Document extract |
** begin **
What better way to keep folks quiet about what they know? Promote them! Bigger pensions, more perks, stay quiet
All three have been heavily criticized for pushing the program forward even as it became apparent that it was out of control. At least 2,000 guns were lost and many turned up at crime scenes in Mexico and two at the killing of a U.S. Border Patrol agent in Arizona.

The three supervisors have been given new management positions at the agency's headquarters in Washington. They are William G. McMahon, who was the ATF's deputy director of operations in the West, where the illegal trafficking program was focused, and William D. Newell and David Voth, both field supervisors who oversaw the program out of the agency's Phoenix office.

McMahon and Newell have acknowledged making serious mistakes in the program, which was dubbed Operation Fast and Furious.
These two,during the hearings, were more than bad in their testimony. Never answered a question.... total cover-up mode

"I share responsibility for mistakes that were made," McMahon testified to a House committee three weeks ago. "The advantage of hindsight, the benefit of a thorough review of the case, clearly points me to things that I would have done differently."
** end **
Problems |
**1.** Answer these from the ATF excerpt:
(a) How many guns, at minimum, were lost in the program?
(b) Out of which office did Newell and Voth oversee the program?
(c) What name was the program given?
**2.** Continue the ATF excerpt from the end of McMahon's testimony.

Dataset section |
** begin **
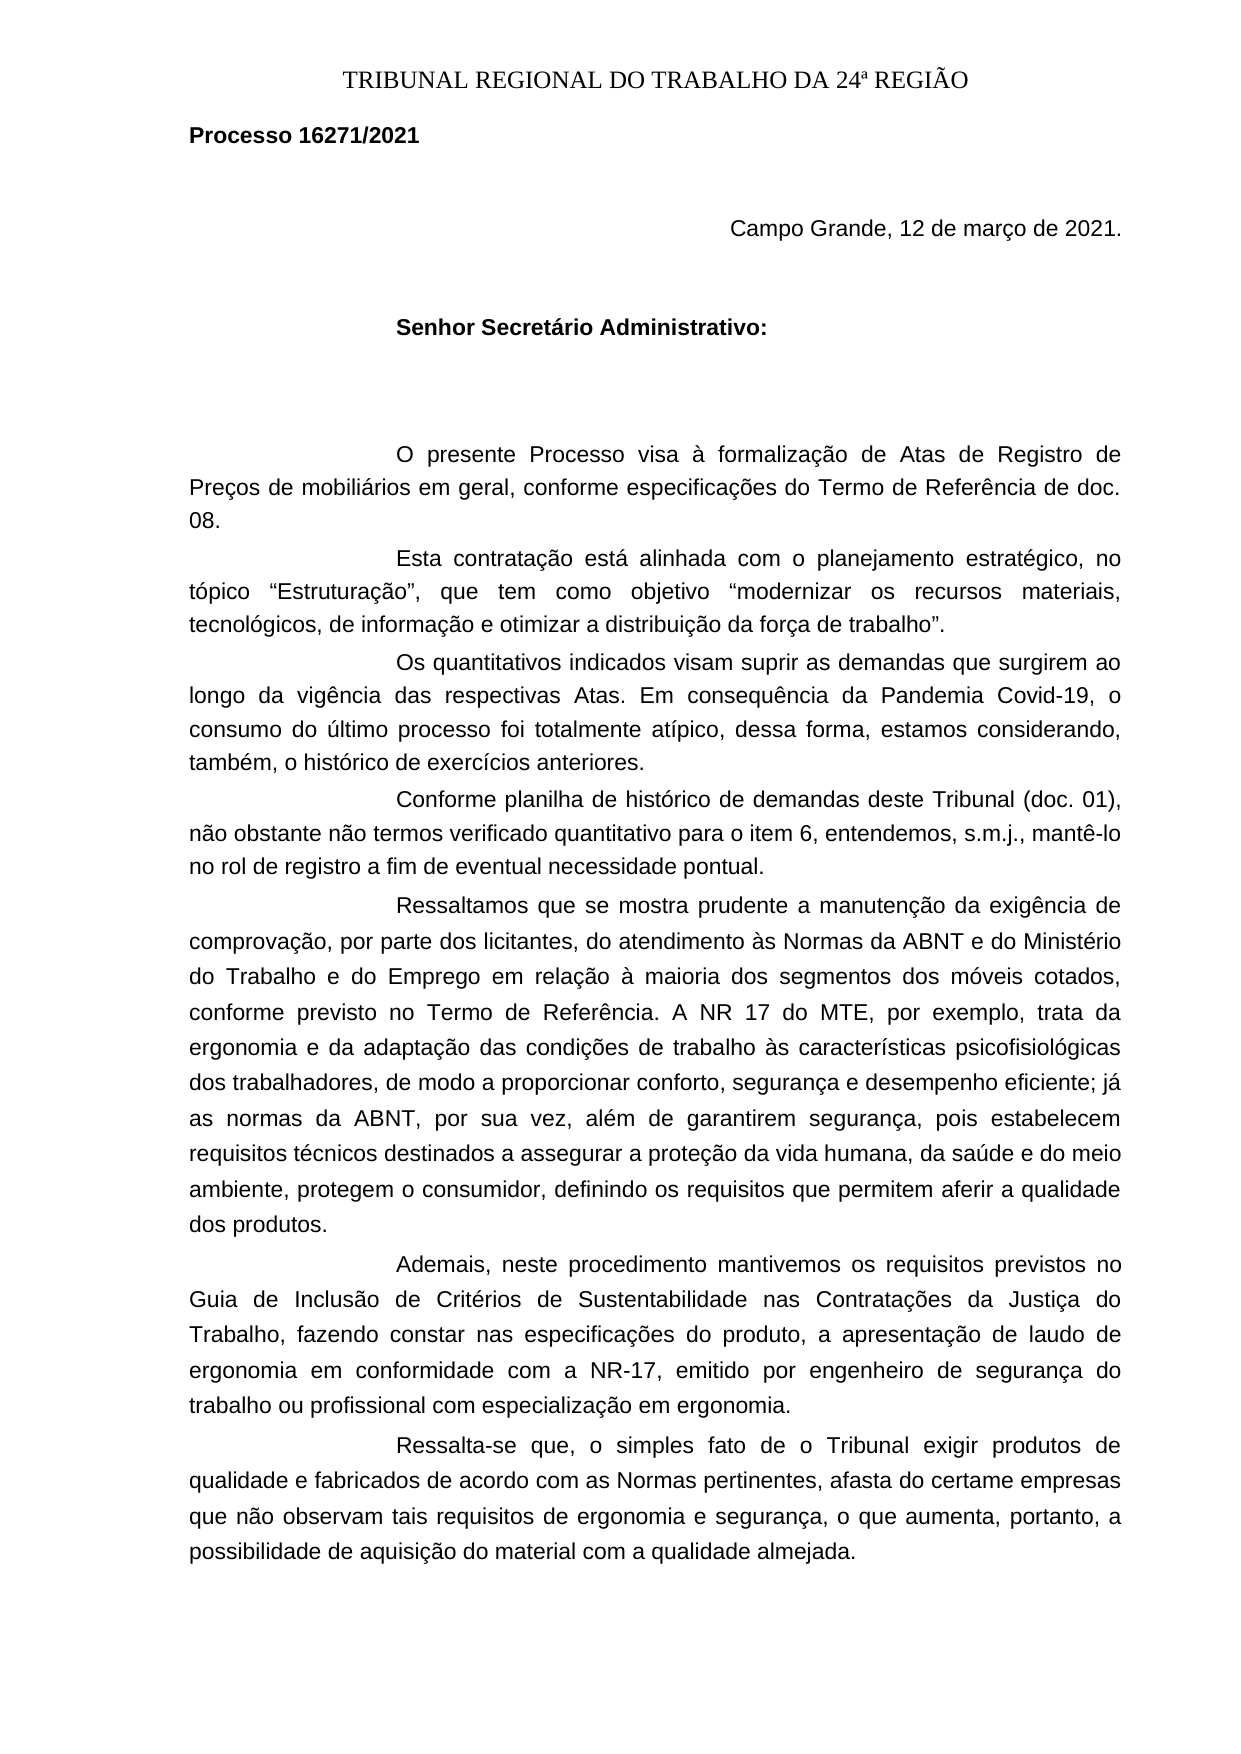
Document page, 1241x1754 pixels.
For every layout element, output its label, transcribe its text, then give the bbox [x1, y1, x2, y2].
** end **
Results |
**1.**
(a) At least 2,000.
(b) The agency's Phoenix office.
(c) Operation Fast and Furious.

**2.**
McMahon was promoted Sunday to deputy assistant director of the ATF's Office of Professional Responsibility and Security Operations — the division that investigates misconduct by employees and other problems.
Bet which agents he goes after first? Alto Issa has warned them to leave the guys alone

Kenneth E. Melson, the ATF's acting director, said in an agency-wide confidential email announcing the promotion that McMahon was among ATF employees being rewarded because of "the skills and abilities they have demonstrated throughout their careers."

Newell was the special agent in charge of the field office for Arizona and New Mexico, where Fast and Furious was conducted. On Aug. 1, the ATF announced he would become special assistant to the assistant director of the agency's Office of Management in Washington.